Last year’s law provided for enhanced control over the “Mariach” figure. The term referred to those straw men and women who were used as fictitious investors to reach at least 100 shareholders, as required by law in these machines. Many wealthy families filled their companies with these participants, who had virtually no bearing on the capital they managed, making it possible to avoid restrictions and use kindness to reduce taxes. By strengthening the limits of this figure of Mariachi, forcing each shareholder to make a minimum investment of 2,500 euros, it has been shown that the vast majority of the currencies operating in Spain do not meet this new requirement.

There are only 467 entities that plan to continue to cicada. They are the largest, apparently due to the fact that although they were 20% of the total, they controlled almost 44% of the assets managed by these companies in Spain. Specifically, of the 467 entities that plan to continue the cycle, according to CNMV, 384 continue to pay 1% with € 11,925 million and 83 remain with SICAV but pay 25% with € 740 million in assets. There will also be 19 that will turn into Free Investment Companies (SILs).

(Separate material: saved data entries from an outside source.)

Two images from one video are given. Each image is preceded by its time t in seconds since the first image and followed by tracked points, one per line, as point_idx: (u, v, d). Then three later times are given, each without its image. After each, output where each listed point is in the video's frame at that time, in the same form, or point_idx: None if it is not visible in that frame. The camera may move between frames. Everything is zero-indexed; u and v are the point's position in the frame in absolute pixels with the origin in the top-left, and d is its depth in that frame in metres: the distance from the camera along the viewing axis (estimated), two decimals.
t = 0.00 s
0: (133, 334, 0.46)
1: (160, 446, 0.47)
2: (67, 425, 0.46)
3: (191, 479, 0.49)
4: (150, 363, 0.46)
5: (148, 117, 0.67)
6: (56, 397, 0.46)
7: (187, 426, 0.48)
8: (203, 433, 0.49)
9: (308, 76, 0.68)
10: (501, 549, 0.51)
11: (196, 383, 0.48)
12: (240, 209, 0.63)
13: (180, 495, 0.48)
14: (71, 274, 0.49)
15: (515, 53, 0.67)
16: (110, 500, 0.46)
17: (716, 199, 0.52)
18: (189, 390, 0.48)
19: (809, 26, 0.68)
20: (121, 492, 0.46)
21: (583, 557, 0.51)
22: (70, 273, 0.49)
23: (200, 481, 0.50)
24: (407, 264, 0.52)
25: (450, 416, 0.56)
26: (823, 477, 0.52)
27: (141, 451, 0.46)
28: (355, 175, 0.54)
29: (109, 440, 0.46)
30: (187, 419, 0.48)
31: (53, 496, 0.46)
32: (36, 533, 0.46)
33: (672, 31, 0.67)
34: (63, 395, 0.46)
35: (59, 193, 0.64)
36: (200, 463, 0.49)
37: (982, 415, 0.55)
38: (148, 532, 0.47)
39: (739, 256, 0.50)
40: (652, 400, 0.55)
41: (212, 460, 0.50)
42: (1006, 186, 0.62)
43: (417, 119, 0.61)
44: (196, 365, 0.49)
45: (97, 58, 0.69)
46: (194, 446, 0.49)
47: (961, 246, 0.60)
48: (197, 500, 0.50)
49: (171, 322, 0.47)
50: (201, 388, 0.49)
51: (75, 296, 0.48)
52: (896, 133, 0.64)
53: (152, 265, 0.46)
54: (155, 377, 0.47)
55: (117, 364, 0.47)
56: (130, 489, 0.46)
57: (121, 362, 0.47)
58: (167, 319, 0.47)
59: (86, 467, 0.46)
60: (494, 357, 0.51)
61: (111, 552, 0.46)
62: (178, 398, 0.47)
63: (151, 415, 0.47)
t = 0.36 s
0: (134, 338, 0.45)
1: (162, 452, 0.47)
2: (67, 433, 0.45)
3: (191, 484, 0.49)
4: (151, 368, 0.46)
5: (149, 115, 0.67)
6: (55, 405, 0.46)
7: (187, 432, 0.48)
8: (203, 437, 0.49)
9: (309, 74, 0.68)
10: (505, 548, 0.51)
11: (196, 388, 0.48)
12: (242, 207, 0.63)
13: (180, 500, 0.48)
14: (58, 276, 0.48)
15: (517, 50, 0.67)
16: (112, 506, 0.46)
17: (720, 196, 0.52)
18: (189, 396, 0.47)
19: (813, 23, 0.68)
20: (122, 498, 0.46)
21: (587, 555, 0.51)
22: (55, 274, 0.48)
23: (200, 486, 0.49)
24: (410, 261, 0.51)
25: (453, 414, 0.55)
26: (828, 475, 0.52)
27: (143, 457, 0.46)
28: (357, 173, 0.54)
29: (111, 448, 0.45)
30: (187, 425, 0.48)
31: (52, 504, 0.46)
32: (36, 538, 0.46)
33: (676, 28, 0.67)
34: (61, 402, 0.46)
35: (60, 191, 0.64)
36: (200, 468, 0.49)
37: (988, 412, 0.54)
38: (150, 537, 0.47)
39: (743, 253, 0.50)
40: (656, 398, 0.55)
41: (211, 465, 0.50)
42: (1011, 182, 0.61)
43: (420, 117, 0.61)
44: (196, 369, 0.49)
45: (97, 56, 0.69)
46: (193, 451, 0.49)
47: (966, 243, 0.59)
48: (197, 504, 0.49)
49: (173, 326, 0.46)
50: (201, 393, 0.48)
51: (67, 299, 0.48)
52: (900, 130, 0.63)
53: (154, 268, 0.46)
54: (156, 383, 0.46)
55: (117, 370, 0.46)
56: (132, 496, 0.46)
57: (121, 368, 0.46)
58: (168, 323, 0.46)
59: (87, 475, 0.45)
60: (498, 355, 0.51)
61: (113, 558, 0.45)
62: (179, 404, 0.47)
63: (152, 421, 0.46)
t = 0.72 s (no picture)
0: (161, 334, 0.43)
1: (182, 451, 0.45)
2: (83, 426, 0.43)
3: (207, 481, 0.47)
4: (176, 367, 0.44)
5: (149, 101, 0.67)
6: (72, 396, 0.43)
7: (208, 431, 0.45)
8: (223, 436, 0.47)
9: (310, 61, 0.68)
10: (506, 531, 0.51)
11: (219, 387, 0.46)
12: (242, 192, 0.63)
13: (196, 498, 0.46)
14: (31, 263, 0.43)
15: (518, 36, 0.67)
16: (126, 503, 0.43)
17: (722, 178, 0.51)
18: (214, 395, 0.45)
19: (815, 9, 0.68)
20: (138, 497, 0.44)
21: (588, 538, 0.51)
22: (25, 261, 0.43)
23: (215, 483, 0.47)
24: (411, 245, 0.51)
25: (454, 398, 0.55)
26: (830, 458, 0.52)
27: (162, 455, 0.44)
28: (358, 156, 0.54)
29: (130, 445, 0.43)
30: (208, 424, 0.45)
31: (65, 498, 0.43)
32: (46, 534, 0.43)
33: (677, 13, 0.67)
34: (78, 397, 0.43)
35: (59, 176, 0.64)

This conversion and liquidation period does not expire by June of the following year. However, the CNMV asked sicavs registered in Spain to inform them of their intention to continue sicav or to cease their presence in Spain. This deadline expired at the end of January, however, the supervisor continued to receive communications from these companies through these vehicles. Of the 1756 cicadas, which will no longer be cicadas, 1582 will be liquidated. They represent 12,864 million euros. “It is likely that a significant portion of Sicav’s assets that have received liquidation agreements will be repaid to collective investment institutions – investment funds, in accordance with the transitional arrangements,” the CNMV said.

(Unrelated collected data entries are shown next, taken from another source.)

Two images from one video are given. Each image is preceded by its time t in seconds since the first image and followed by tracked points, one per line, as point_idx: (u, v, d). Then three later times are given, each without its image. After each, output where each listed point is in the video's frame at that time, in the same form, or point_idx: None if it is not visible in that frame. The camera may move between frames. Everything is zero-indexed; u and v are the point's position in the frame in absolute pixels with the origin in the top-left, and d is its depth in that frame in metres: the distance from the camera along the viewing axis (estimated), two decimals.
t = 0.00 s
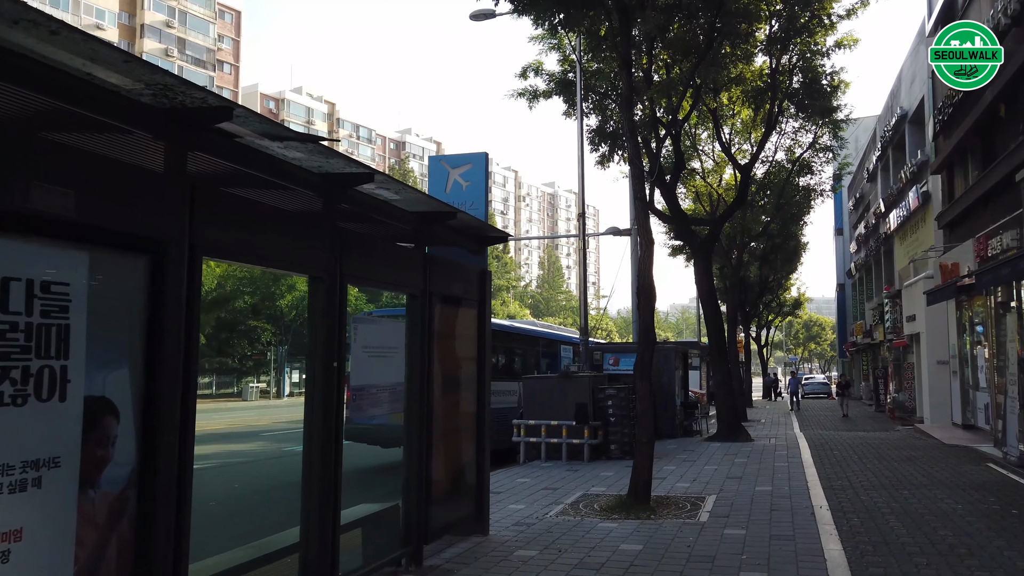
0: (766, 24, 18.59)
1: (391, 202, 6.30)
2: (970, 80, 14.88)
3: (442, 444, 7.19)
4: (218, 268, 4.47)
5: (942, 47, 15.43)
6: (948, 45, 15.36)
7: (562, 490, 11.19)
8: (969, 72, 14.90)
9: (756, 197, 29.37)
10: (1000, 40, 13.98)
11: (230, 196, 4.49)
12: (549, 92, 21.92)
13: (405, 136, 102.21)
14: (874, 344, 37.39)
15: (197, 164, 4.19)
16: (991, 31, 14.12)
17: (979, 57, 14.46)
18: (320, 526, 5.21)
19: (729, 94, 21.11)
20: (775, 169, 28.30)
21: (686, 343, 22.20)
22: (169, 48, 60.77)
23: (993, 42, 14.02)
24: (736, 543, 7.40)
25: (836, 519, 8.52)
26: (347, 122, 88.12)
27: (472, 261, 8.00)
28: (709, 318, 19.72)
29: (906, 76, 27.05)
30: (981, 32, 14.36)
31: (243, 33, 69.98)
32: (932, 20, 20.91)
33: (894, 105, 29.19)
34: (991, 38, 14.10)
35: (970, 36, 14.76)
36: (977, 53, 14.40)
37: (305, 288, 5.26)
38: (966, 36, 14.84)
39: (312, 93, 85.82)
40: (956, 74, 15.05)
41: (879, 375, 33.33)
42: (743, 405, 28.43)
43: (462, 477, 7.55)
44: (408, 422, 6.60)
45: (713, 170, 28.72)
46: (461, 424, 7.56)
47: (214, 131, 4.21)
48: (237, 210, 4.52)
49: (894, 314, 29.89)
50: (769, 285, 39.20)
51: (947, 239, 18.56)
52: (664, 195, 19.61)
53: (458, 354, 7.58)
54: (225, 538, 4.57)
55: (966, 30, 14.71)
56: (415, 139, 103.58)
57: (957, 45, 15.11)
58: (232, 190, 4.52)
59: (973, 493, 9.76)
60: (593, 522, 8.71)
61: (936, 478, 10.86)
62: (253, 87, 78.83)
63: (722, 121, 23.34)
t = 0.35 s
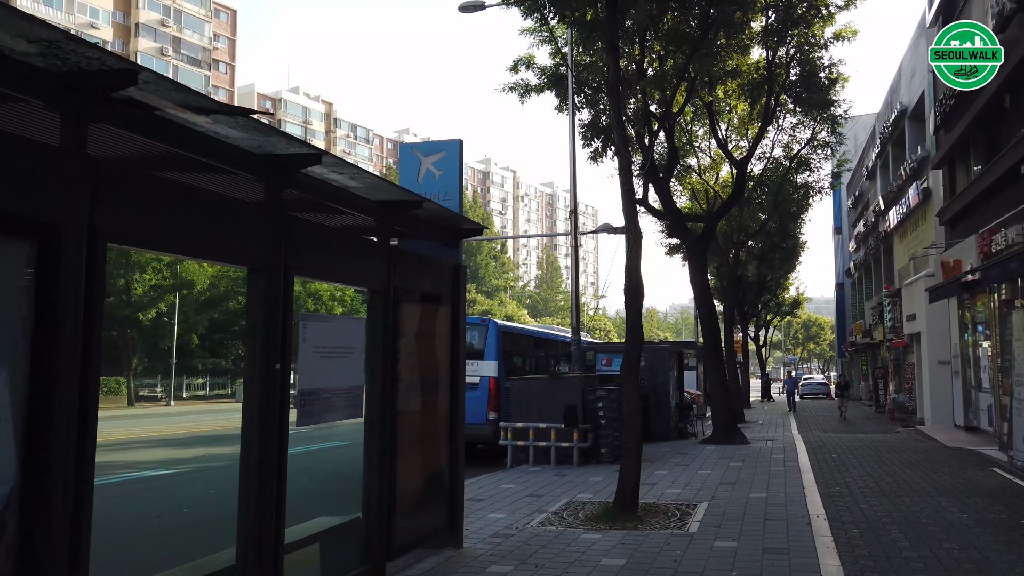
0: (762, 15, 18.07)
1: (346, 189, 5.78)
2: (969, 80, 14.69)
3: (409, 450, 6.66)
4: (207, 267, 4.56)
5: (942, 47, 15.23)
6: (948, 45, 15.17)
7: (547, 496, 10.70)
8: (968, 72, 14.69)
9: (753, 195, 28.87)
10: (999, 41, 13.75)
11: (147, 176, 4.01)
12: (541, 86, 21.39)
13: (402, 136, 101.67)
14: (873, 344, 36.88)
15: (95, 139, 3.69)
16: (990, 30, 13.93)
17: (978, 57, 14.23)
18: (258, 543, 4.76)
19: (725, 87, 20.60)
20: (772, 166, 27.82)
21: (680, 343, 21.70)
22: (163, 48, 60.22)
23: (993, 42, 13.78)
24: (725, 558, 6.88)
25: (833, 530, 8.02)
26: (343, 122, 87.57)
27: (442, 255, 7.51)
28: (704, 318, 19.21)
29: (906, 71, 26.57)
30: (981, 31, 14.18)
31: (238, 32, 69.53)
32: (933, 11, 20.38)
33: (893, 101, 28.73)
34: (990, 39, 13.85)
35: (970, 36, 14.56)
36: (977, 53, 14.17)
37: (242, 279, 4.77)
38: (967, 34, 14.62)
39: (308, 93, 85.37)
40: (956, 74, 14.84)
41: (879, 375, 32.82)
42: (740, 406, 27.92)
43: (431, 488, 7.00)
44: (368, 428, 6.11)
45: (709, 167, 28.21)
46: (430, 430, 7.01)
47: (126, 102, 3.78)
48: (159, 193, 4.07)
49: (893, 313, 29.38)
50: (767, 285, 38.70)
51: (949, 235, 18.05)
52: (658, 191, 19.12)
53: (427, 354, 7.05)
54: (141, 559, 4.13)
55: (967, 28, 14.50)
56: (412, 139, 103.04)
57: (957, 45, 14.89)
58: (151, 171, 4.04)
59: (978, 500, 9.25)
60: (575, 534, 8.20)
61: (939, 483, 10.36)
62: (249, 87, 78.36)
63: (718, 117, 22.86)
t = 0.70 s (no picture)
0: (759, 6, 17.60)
1: (303, 170, 5.29)
2: (968, 82, 14.50)
3: (377, 459, 6.08)
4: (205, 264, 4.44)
5: (941, 47, 14.99)
6: (948, 45, 14.90)
7: (534, 502, 10.18)
8: (968, 73, 14.54)
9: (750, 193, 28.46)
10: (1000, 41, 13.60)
11: (75, 155, 3.78)
12: (533, 80, 20.91)
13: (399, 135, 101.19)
14: (871, 344, 36.43)
15: None
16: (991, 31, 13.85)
17: (978, 57, 14.03)
18: (191, 561, 4.33)
19: (721, 81, 20.14)
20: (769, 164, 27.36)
21: (676, 343, 21.23)
22: (158, 45, 59.64)
23: (993, 42, 13.64)
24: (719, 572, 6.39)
25: (833, 540, 7.55)
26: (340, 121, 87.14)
27: (413, 248, 7.01)
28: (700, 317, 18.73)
29: (905, 66, 26.17)
30: (981, 33, 14.09)
31: (233, 30, 69.03)
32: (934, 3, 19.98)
33: (892, 97, 28.34)
34: (990, 39, 13.78)
35: (970, 36, 14.36)
36: (977, 54, 14.04)
37: (175, 269, 4.34)
38: (967, 34, 14.48)
39: (304, 92, 84.97)
40: (956, 75, 14.68)
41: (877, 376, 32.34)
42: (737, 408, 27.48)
43: (401, 499, 6.43)
44: (327, 433, 5.61)
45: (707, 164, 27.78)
46: (402, 436, 6.45)
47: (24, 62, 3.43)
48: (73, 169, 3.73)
49: (892, 314, 28.93)
50: (764, 284, 38.24)
51: (950, 233, 17.58)
52: (652, 187, 18.70)
53: (398, 354, 6.46)
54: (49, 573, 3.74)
55: (966, 29, 14.38)
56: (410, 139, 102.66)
57: (956, 45, 14.71)
58: (81, 149, 3.82)
59: (986, 508, 8.76)
60: (558, 544, 7.70)
61: (942, 489, 9.88)
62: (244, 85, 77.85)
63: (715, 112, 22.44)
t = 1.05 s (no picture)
0: None
1: (243, 149, 4.80)
2: (969, 84, 13.87)
3: (328, 468, 5.62)
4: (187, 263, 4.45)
5: (942, 47, 14.23)
6: (948, 45, 14.15)
7: (512, 509, 9.68)
8: (968, 74, 13.82)
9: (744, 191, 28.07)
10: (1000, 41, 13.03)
11: None
12: (521, 74, 20.46)
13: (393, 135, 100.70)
14: (866, 344, 36.06)
15: None
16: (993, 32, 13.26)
17: (977, 57, 13.41)
18: None
19: (713, 75, 19.72)
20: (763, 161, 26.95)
21: (667, 343, 20.79)
22: (149, 44, 59.09)
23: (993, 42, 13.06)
24: None
25: (824, 551, 7.10)
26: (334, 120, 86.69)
27: (377, 238, 6.53)
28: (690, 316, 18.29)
29: (902, 62, 25.77)
30: (981, 32, 13.43)
31: (226, 29, 68.53)
32: None
33: (888, 94, 27.93)
34: (990, 38, 13.23)
35: (970, 35, 13.64)
36: (977, 54, 13.39)
37: (82, 253, 3.83)
38: (968, 34, 13.74)
39: (297, 91, 84.47)
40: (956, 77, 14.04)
41: (872, 376, 31.96)
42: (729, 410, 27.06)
43: (357, 510, 6.03)
44: (270, 436, 5.13)
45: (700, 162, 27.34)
46: (358, 441, 6.02)
47: None
48: None
49: (887, 314, 28.54)
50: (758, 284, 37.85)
51: (947, 229, 17.17)
52: (642, 183, 18.25)
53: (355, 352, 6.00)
54: None
55: (965, 28, 13.69)
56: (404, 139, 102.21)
57: (957, 45, 13.94)
58: None
59: (985, 516, 8.29)
60: (532, 555, 7.23)
61: (939, 495, 9.42)
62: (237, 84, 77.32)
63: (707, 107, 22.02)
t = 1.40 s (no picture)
0: None
1: (170, 131, 4.34)
2: (968, 83, 13.32)
3: (273, 482, 5.12)
4: (172, 263, 4.45)
5: (941, 47, 13.73)
6: (948, 45, 13.71)
7: (486, 519, 9.15)
8: (968, 75, 13.30)
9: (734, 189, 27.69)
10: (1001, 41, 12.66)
11: None
12: (506, 68, 19.95)
13: (384, 134, 100.30)
14: (859, 345, 35.72)
15: None
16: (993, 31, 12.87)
17: (977, 57, 13.02)
18: None
19: (702, 69, 19.30)
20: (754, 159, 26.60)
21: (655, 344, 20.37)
22: (137, 41, 58.28)
23: (993, 42, 12.69)
24: None
25: (812, 567, 6.65)
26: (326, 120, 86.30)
27: (333, 232, 6.08)
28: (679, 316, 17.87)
29: (894, 58, 25.39)
30: (981, 32, 12.99)
31: (215, 27, 67.88)
32: None
33: (880, 91, 27.56)
34: (990, 38, 12.83)
35: (970, 35, 13.15)
36: (977, 54, 12.96)
37: None
38: (969, 33, 13.29)
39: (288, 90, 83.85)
40: (955, 77, 13.43)
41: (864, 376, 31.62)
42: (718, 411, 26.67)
43: (309, 527, 5.52)
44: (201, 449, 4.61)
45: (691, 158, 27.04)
46: (309, 452, 5.53)
47: None
48: None
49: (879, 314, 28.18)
50: (749, 284, 37.48)
51: (941, 227, 16.78)
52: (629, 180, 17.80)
53: (305, 354, 5.52)
54: None
55: (966, 28, 13.23)
56: (396, 138, 101.67)
57: (956, 45, 13.47)
58: None
59: (983, 526, 7.85)
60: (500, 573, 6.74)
61: (934, 503, 8.98)
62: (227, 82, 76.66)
63: (697, 102, 21.59)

The law allowed those who decided to liquidate their property due to non-compliance with the requirements of the new law with a transitional regime of tax incentives to reinvest that capital in other vehicles, such as investment funds. In addition, there are remaining 63 sicav, with a total of € 598 million in assets that have not yet been notified to CNMV of its decision following the application of the new anti-fraud law.